Il gup di Reggio Calabria ha concesso gli arresti domiciliari a Domenico Grasso. Il 65enne, considerato elemento di vertice dell'omonimo clan di Rosarno, era in carcere dal luglio 2018, quando i carabinieri eseguirono l’operazione Ares contro le cosche Cacciola e Grasso del popoloso centro della piana di Gioia Tauro. Il giudice per l’udienza preliminare ha accolto la richiesta di scarcerazione avanzata dagli avvocati Guido Contestabile, Vincenzo Galeota e Francesco Giovinazzo per questioni di salute.

Grasso è stato già condannato a 20 anni di carcere in primo grado. Condanna inflitta dal gup distrettuale il 27 ottobre dello scorso anno nella sentenza del processo celebrato con il rito abbreviato. È accusato di associazione mafiosa, traffico di droga e una serie di altri reati per i quali risponde da capo promotore dell’omonima famiglia di ‘ndrangheta rosarnese. Nei mesi scorsi Domenico Grasso era stato più volte ricoverato in ospedale. Le sue condizioni di salute non sono risultate compatibili con il regime carcerario, per questo motivo il giudice reggino ha deciso di concedergli gli arresti domiciliari con il braccialetto elettronico.

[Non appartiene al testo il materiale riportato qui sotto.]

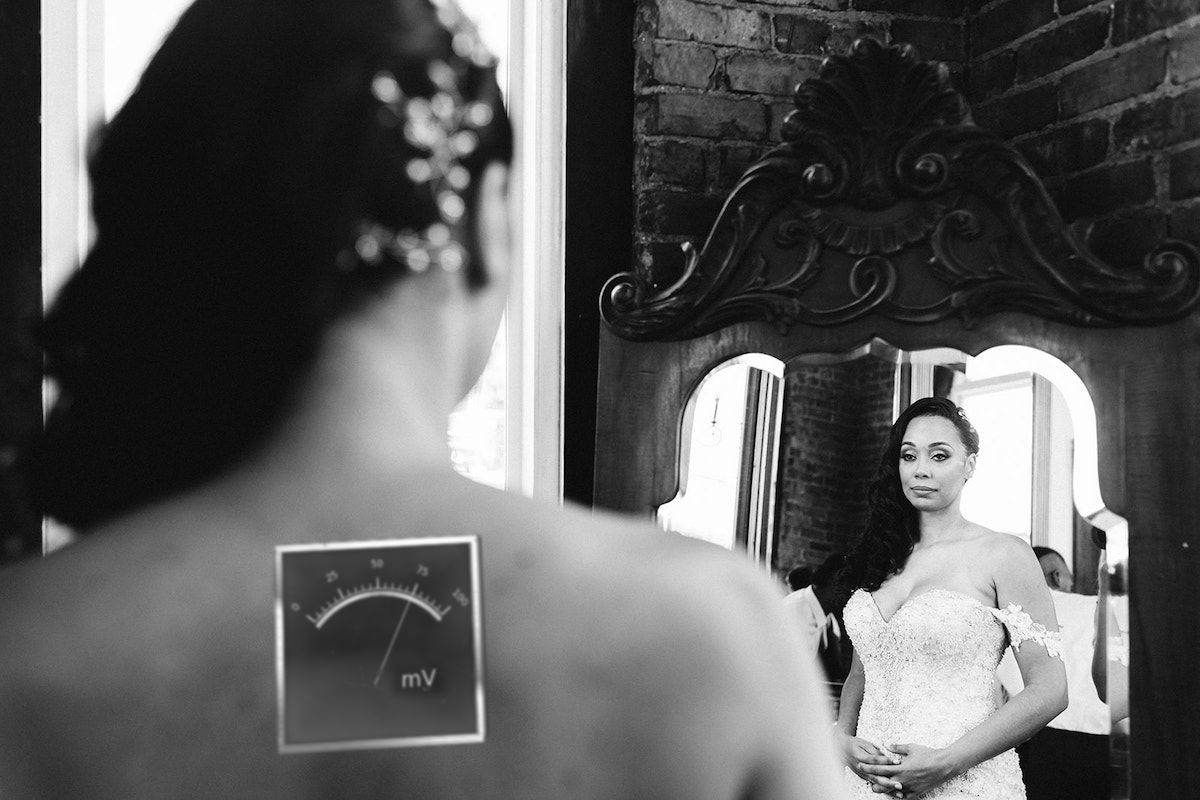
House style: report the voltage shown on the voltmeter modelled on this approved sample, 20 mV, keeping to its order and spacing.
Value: 75 mV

L’inchiesta Ares ha monitorato le dinamiche criminali dei due gruppi, vicini alle ‘ndrine Pesce e Bellocco, egemoni a Rosarno ed in tutta la Piana. Il vuoto di potere, creatosi a causa dei numerosi arresti che hanno coinvolto le due ‘ndrine, ha generato i contrasti tra i Cacciola e i Grasso. Contrasti nati per la detenzione del potere mafioso e per la gestione dello spaccio e del traffico di droga. Il 16 settembre dello scorso anno poi, stando all’inchiesta dell’antimafia, un commando capeggiato da Gregorio Cacciola, classe 1980, figlio di Domenico Cacciola (morto presumibilmente con il metodo della “lupara bianca”), avrebbe tentato di sequestrare, per uccidere, in pieno giorno ed in pieno centro a Rosarno, Salvatore Consiglio. Quest’ultimo, considerato dagli investigatori uno degli emergenti della ‘ndrina Grasso è riuscito a sfuggire all’agguato.